======== Kutipan Halaman ========
Artikel
Sejarah Desa Ngepeh
Dilereng Gunung Wilis tepatnya dibagian Utara Gunung tersebut, terdapat bebrapa wilayah dengan segerombol penduduk yang tersebar merata. Ada sebagian yang sudah tersusun Pemerintahan dan mempunyai nama Desanya, tetapi letak wilayahnyapun sangat jauh dari segerombolan penduduk yang lain.
Sedang tepat di tengah-tengah wilayah segerombolan Penduduk itu belum mempunyai nama Desa untuk kelompoknya. Meskipun hubungan diantara mereka sudah erat dan saling menolong satu sama lain.
Suatu ketika di tengah malam mencekam, turun hujan lebat bersama angin yang kencang melanda wilayah segerombolan penduduk itu. Semua penduduk berada di ruma mereka masing-masing. Tak ada satupun penduduk yang berani keluar rumah. Hujan turun sepanjang malam, hingga air mencapai ketinggian setengah lutut manusia, tepat pukul 03.00 dini hari akhirnya hujanpun reda.
Keesokan harinya, burung-burung berkicau bersautan menyambut cerahnya pagi itu, sang mentari dengan hangatnya ikut tersenyum menerangi wilayah yang semalam diguyur hujan lebat. Dedaunan dan rumput tanpak hijau segar membawa semangat para penduduk untuk bangun pagi-pagi dan memulai aktifitasnya sehari-hari seperti bertani, berladang ataupun berkebun.
========
Kerjakan Tugas Berikut:
**1.** Kutip seluruh teks sejarah Desa Ngepeh di atas persis sama.
**2.** Susunlah baris-baris dalam entri dari baris yang memuat "CHF 19 / 16 (reduced)" sampai baris yang memuat "Newsletter Registration" sebagai tabel Markdown berkolom No. dan Baris, dengan kedua baris batas ikut dimasukkan dan baris kosong dilewati.
Teks sejarah desa di atas dan entri-entri sesudahnya adalah bahan yang terpisah satu sama lain.
======== Bagian Data ========
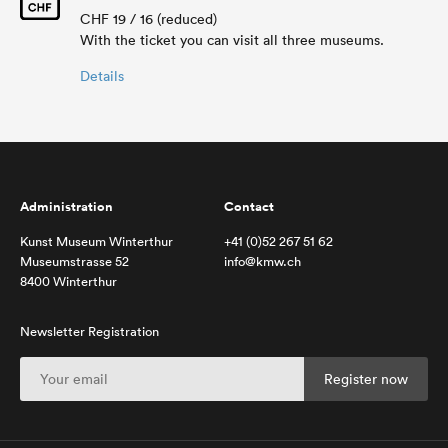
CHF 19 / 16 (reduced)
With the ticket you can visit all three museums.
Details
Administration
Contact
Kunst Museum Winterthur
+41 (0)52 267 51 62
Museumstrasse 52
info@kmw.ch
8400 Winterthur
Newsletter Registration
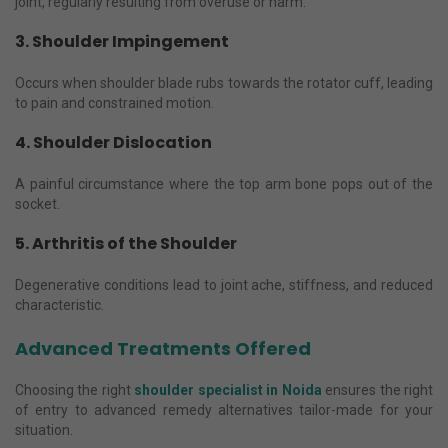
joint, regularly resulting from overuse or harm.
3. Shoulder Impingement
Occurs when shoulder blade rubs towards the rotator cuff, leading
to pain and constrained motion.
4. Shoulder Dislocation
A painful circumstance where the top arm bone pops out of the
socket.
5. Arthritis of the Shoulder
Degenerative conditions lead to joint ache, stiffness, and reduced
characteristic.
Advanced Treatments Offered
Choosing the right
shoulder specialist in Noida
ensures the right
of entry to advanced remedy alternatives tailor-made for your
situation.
========
======== Bagian Data ========
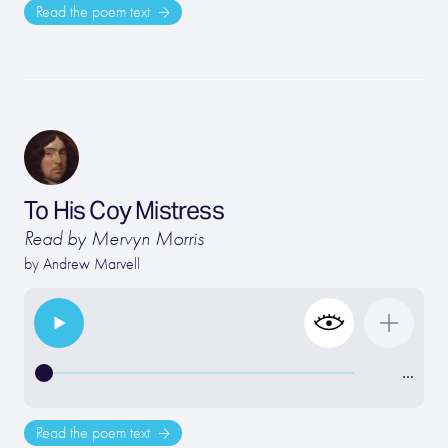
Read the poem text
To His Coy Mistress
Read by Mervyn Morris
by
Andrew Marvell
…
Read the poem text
========
Jawaban Tugas:
**1.**
Artikel
Sejarah Desa Ngepeh
Dilereng Gunung Wilis tepatnya dibagian Utara Gunung tersebut, terdapat bebrapa wilayah dengan segerombol penduduk yang tersebar merata. Ada sebagian yang sudah tersusun Pemerintahan dan mempunyai nama Desanya, tetapi letak wilayahnyapun sangat jauh dari segerombolan penduduk yang lain.
Sedang tepat di tengah-tengah wilayah segerombolan Penduduk itu belum mempunyai nama Desa untuk kelompoknya. Meskipun hubungan diantara mereka sudah erat dan saling menolong satu sama lain.
Suatu ketika di tengah malam mencekam, turun hujan lebat bersama angin yang kencang melanda wilayah segerombolan penduduk itu. Semua penduduk berada di ruma mereka masing-masing. Tak ada satupun penduduk yang berani keluar rumah. Hujan turun sepanjang malam, hingga air mencapai ketinggian setengah lutut manusia, tepat pukul 03.00 dini hari akhirnya hujanpun reda.
Keesokan harinya, burung-burung berkicau bersautan menyambut cerahnya pagi itu, sang mentari dengan hangatnya ikut tersenyum menerangi wilayah yang semalam diguyur hujan lebat. Dedaunan dan rumput tanpak hijau segar membawa semangat para penduduk untuk bangun pagi-pagi dan memulai aktifitasnya sehari-hari seperti bertani, berladang ataupun berkebun.

**2.**
| No. | Baris |
|---|---|
| 1 | CHF 19 / 16 (reduced) |
| 2 | With the ticket you can visit all three museums. |
| 3 | Details |
| 4 | Administration |
| 5 | Contact |
| 6 | Kunst Museum Winterthur |
| 7 | +41 (0)52 267 51 62 |
| 8 | Museumstrasse 52 |
| 9 | info@kmw.ch |
| 10 | 8400 Winterthur |
| 11 | Newsletter Registration |